Turkey's President Recep Tayyip Erdogan has insisted the Adana Protocol gives his country the right to intervene militarily in the neighboring country.
The Adana deal was signed to end a crisis between Ankara and Damascus, sparked by the then presence in Syria of Kurdistan Workers' Party (PKK) leader Abdullah Ocalan and bases run by the group.
Turkey argues the protocol provides Ankara with the legal ground to intervene in Syria against the PKK and its affiliates, because of the Syrian regime's failure to act against the group.
On Saturday, the foreign ministry in Damascus accused Ankara of repeatedly breaching the Adana deal throughout Syria's eight-year war.
"Since 2011, the Turkish regime has violated and continues to violate this agreement," a ministry source said, quoted by state news agency SANA.
The source accused Turkey of "supporting terrorists”, adding that Ankara was breaching the deal through "occupying Syrian territory via terrorist organizations linked to it or directly via Turkish military forces".
The ministry said: "Syria remains committed to this accord and all the agreements relating to fighting terror in all its forms by the two countries.”
Reviving the Adana deal, which Russian President Vladimir Putin raised during his summit meeting with Erdogan last week, depended on Ankara ending its backing of opposition factions seeking to topple Bashar Assad’s regime and pulling its troops out of northwestern Syria.
Turkey has twice led incursions into northern Syria in 2016 and 2018, since when its forces and allied Syrian proxies have controlled a patch of territory on the border.
Ankara has repeatedly threatened to march on areas further east, where the Kurdish People’s Protection Units (YPG) it views as "terrorists" have led the US-backed battle against the ISIS group.
Turkey has carved a sphere of influence in an opposition-held enclave in northwestern Syria around Idlib province.

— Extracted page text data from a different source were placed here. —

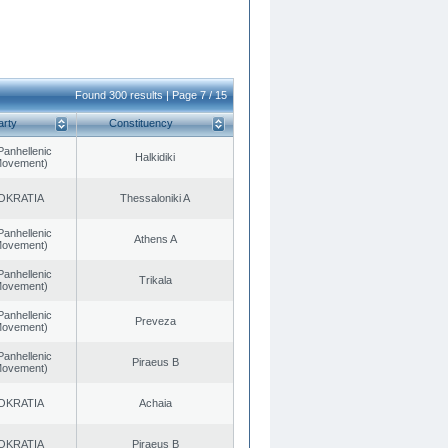
Found 300 results | Page 7 / 15
arty
Constituency
Panhellenic
Halkidiki
 Movement)
OKRATIA
Thessaloniki A
Panhellenic
Athens A
 Movement)
Panhellenic
Trikala
 Movement)
Panhellenic
Preveza
 Movement)
Panhellenic
Piraeus B
 Movement)
OKRATIA
Achaia
OKRATIA
Piraeus B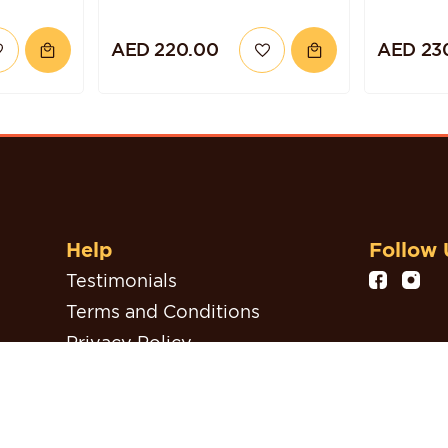
AED 220.00
AED 23
Help
Follow 
Testimonials
Terms and Conditions
Privacy Policy
Refund, Return & Cancellation
Policy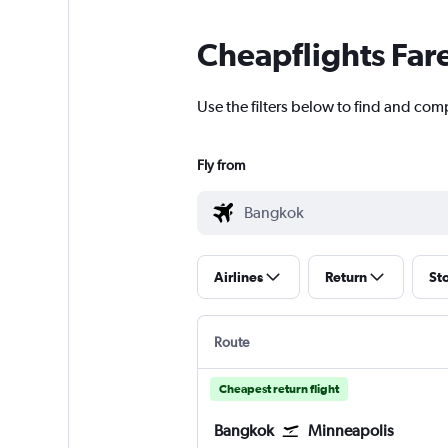
Cheapflights Far
Use the filters below to find and com
Fly from
Airlines
Return
St
Route
Cheapest return flight
Bangkok
Minneapolis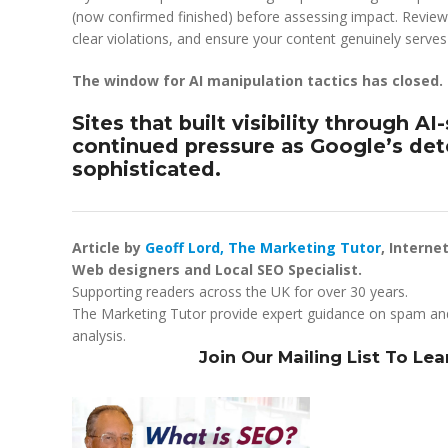
(now confirmed finished) before assessing impact. Review
clear violations, and ensure your content genuinely serves 
The window for AI manipulation tactics has closed.
Sites that built visibility through AI
continued pressure as Google’s de
sophisticated.
Article by
Geoff Lord, The Marketing Tutor
, Interne
Web designers and Local SEO Specialist.
Supporting readers across the UK for over 30 years.
The Marketing Tutor provide expert guidance on spam an
analysis.
Join Our Mailing List To Le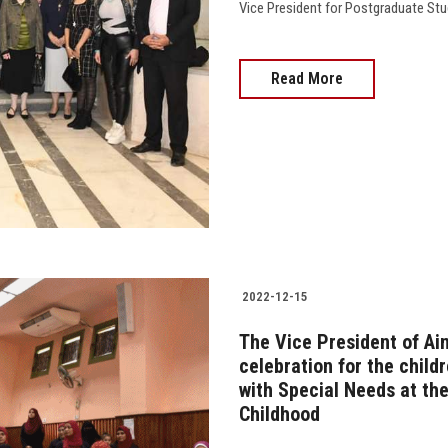
Vice President for Postgraduate Studies,
Read More
2022-12-15
The Vice President of Ai
celebration for the child
with Special Needs at the
Childhood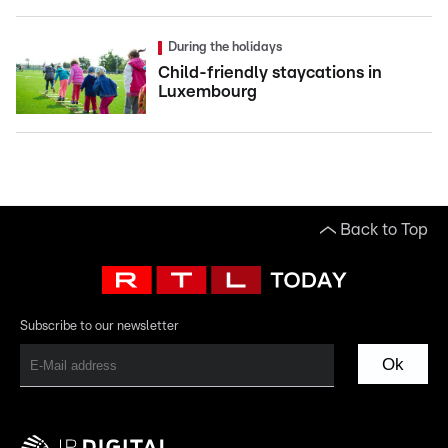
During the holidays
Child-friendly staycations in
Luxembourg
Back to Top
Subscribe to our newsletter
Ok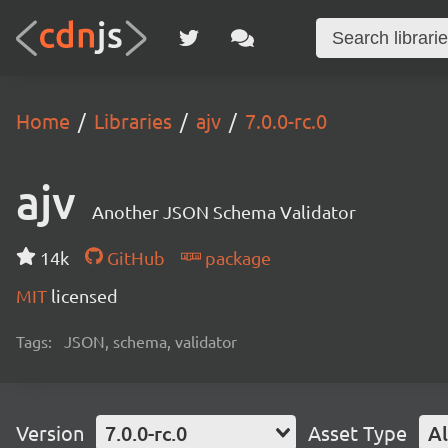
Home
Libraries
ajv
7.0.0-rc.0
ajv
Another JSON Schema Validator
14k
GitHub
package
MIT
licensed
Tags:
JSON, schema, validator
Version
7.0.0-rc.0
Asset Type
Al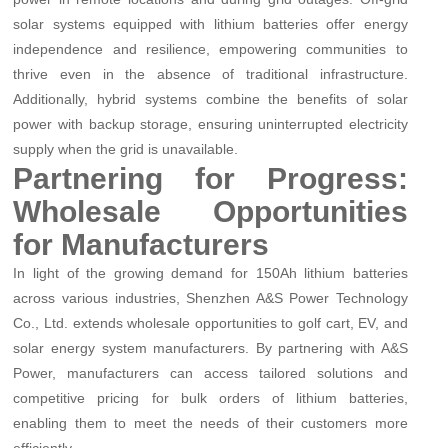
solar systems equipped with lithium batteries offer energy
independence and resilience, empowering communities to
thrive even in the absence of traditional infrastructure.
Additionally, hybrid systems combine the benefits of solar
power with backup storage, ensuring uninterrupted electricity
supply when the grid is unavailable.
Partnering for Progress:
Wholesale Opportunities
for Manufacturers
In light of the growing demand for 150Ah lithium batteries
across various industries, Shenzhen A&S Power Technology
Co., Ltd. extends wholesale opportunities to golf cart, EV, and
solar energy system manufacturers. By partnering with A&S
Power, manufacturers can access tailored solutions and
competitive pricing for bulk orders of lithium batteries,
enabling them to meet the needs of their customers more
efficiently.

Its troops monitor a buffer zone in the province under a deal with Russia and Iran.
Western diplomatic sources say the timing of Putin's proposal to revive the Adana deal signaled a move to counter US President Donald Trump's recent call to set up a safe zone along the border inside Syria to support the Kurds.
Syria did not mention how it would deal with the YPG, which Ankara says is an extension of the PKK.

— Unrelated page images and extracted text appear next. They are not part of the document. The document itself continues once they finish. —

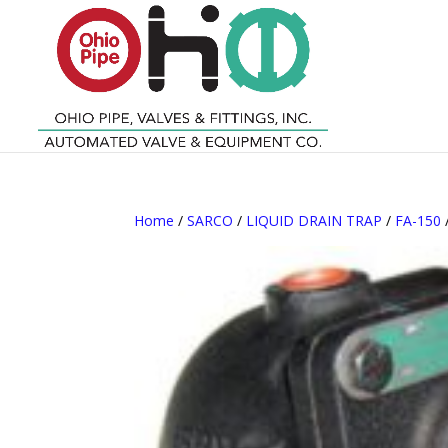
Home
/
SARCO
/
LIQUID DRAIN TRAP
/
FA-150
/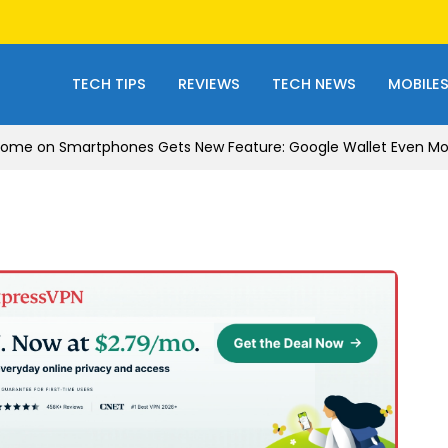
TECH TIPS
REVIEWS
TECH NEWS
MOBILE
ome on Smartphones Gets New Feature: Google Wallet Even Mor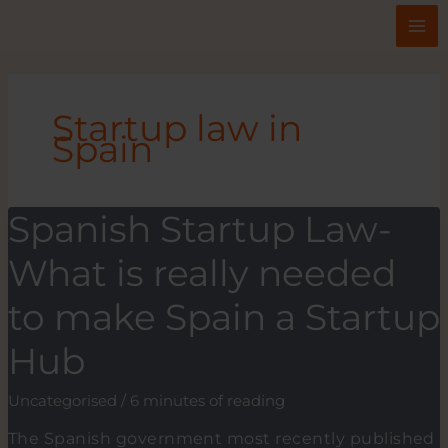
Skip
to
content
Startup law in
Spain
Spanish Startup Law-
What is really needed
to make Spain a Startup
Hub
Uncategorised
/
6 minutes of reading
The Spanish government most recently published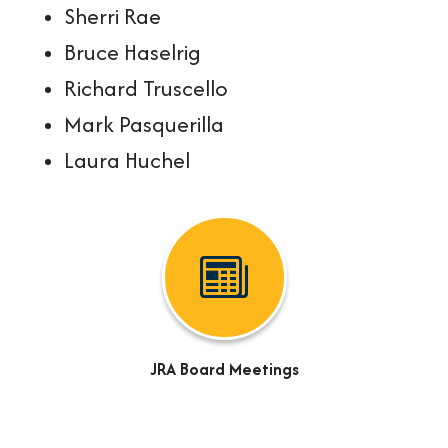
Sherri Rae
Bruce Haselrig
Richard Truscello
Mark Pasquerilla
Laura Huchel
JRA Board Meetings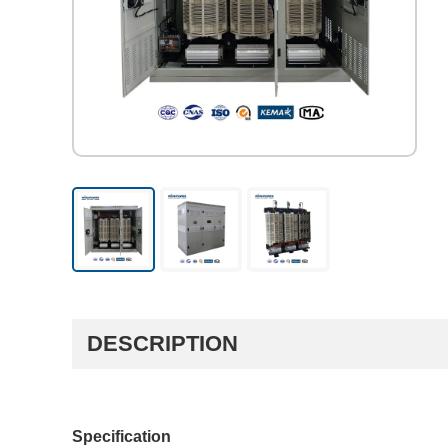
DESCRIPTION
Specification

Turkey, which has a large Kurdish population, sees Kurdish-controlled territory in Syria as a threat to its national security. It has repeatedly said it would not wait indefinitely to push out the YPG and that only it can establish the safe zone along its borders with Syria.
On Friday, Erdogan said Turkey expected a "security zone" to be created in Syria in a few months.
Washington last month said it would pull all its troops from the war-torn country, leaving the Kurds scrambling to find a new ally in Damascus to avoid a Turkish assault.